Genome Sequence of Pseudomonas azelaica Strain Aramco J.

We report here the draft genome sequence of Pseudomonas azelaica strain Aramco J (7.3 Mbp; GC content, 61.9%), one of the few bacteria that can completely mineralize different hydroxybiphenyls, e.g., 2-hydroxybiphenyl, 2,2'-dihydroxybiphenyl, and 3-hydroxybiphenyl. The findings obtained from its genome annotation suggest that this strain becomes a useful biocatalyst for aromatic bioconversions.

GENOME ANNOUNCEMENT

Hydroxybiphenyls, such as 2-hydroxybiphenyl (2-HBP), are of great importance in the metabolism of toxic biphenyls, such as polychlorinated biphenyls, and 2-HBP is also a main byproduct of oil biodesulfurization produced through microbial conversion of dibenzothiophene (1). Moreover, 2-HBP is a bulk chemical with biocidal properties that is primarily used as an agricultural fungicide and therefore can be found in persistent low quantities in sewage effluents (2). However, bacterial degradation of 2-HBP is an uncommon trait, and only a few bacteria are known to completely metabolize 2-HBP (3, 4). Here, we report the genome sequence of a bacterium, the Pseudomonas azelaica Aramco J strain, isolated from an oil-contaminated soil sample from Abu Ali Island, Saudi Arabia, that uses 2-HBP, as well as other hydroxybiphenyls such as 2,2′-dihydroxybiphenyl and 3-hydroxybiphenyl, as the only carbon source.

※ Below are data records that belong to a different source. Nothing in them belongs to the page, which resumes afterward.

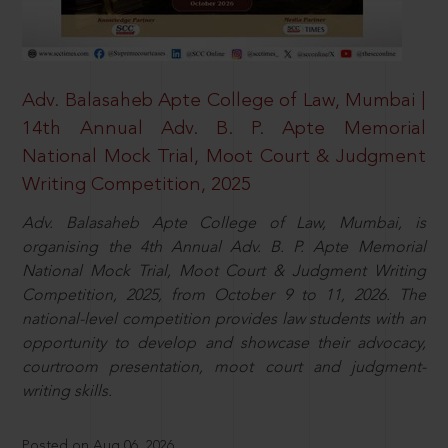
Adv. Balasaheb Apte College of Law, Mumbai |
14th Annual Adv. B. P. Apte Memorial
National Mock Trial, Moot Court & Judgment
Writing Competition, 2025
Adv. Balasaheb Apte College of Law, Mumbai, is
organising the 4th Annual Adv. B. P. Apte Memorial
National Mock Trial, Moot Court & Judgment Writing
Competition, 2025, from October 9 to 11, 2026. The
national-level competition provides law students with an
opportunity to develop and showcase their advocacy,
courtroom presentation, moot court and judgment-
writing skills.
Posted on Aug 06, 2026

The genome of the Aramco J strain has been sequenced using the 316-chip and 400-bp chemistry Ion Torrent PGM platform per the manufacturer’s instructions. Preliminary assembly of raw lectures (528 Mbp sequence) was performed using Newler software from Roche. This assembly was manually revised and improved, obtaining a quality draft of 91 contigs. The genome was structurally and functionally annotated using RAST (5), an automated genome annotation system, and the functions, names, and general properties of the gene products were predicted using this method. The Aramco J genome (7.3 Mbp) is highly similar (99% nucleotide identity) to that of P. azelaica HBP1 (6), indicating that this strain is a new member of the P. azelaica species. However, P. azelaica strain Aramco J lacks a 75-kb DNA fragment that is present in strain HBP1 in a megaplasmid. The smaller megaplasmid of strain Aramco J shows significant similarity to the pOZ176 IncP-2 megaplasmid of Pseudomonas aeruginosa (7), and its average GC content (57%) is lower than that of the whole genome (61.9%).

The hbp genes involved in the conversion of 2-HBP (and 2,2′-dihydroxybiphenyl) to benzoate (salicylate) and 2-hydroxy-pentadienoate (4) are located within an integrative-conjugative element (ICEhbp) similar to that found in P. azelaica HBP1 (6). Next to the hbp genes are located the sal and dmp genes encoding a salicylate monooxygenase and a catechol meta-cleavage pathway for the metabolism of salicylate and 2-hydroxy-pentadienoate, respectively. Other catabolic functions present in ICEhbp are the pob-pca genes for 4-hydroxybenzoate degradation via the β-ketoadipate ortho-cleavage pathway, as well as genes likely involved in channeling aromatic alcohols with methoxy substituents, e.g., coniferyl alcohol, to the β-ketoadipate pathway. At least two different ben-cat clusters for benzoate degradation, and the paa and hmg clusters for phenylacetate and homogentisate degradation, respectively, can be identified outside the ICEhbp element.

Given the catabolic potential of the P. azelaica strain Aramco J toward aromatic compounds, as revealed by the genome information reported here, and its unique tolerance to high 2-HBP concentrations (up to 15 g/liter), this strain becomes an interesting host for engineering recombinant biocatalysts to be used in biotechnological processes such as biodesulfurization (1).

Nucleotide sequence accession numbers.

This whole-genome shotgun project has been deposited at DDBJ/EMBL/GenBank under the accession number JUEH00000000. The version described in this paper is version JUEH01000000.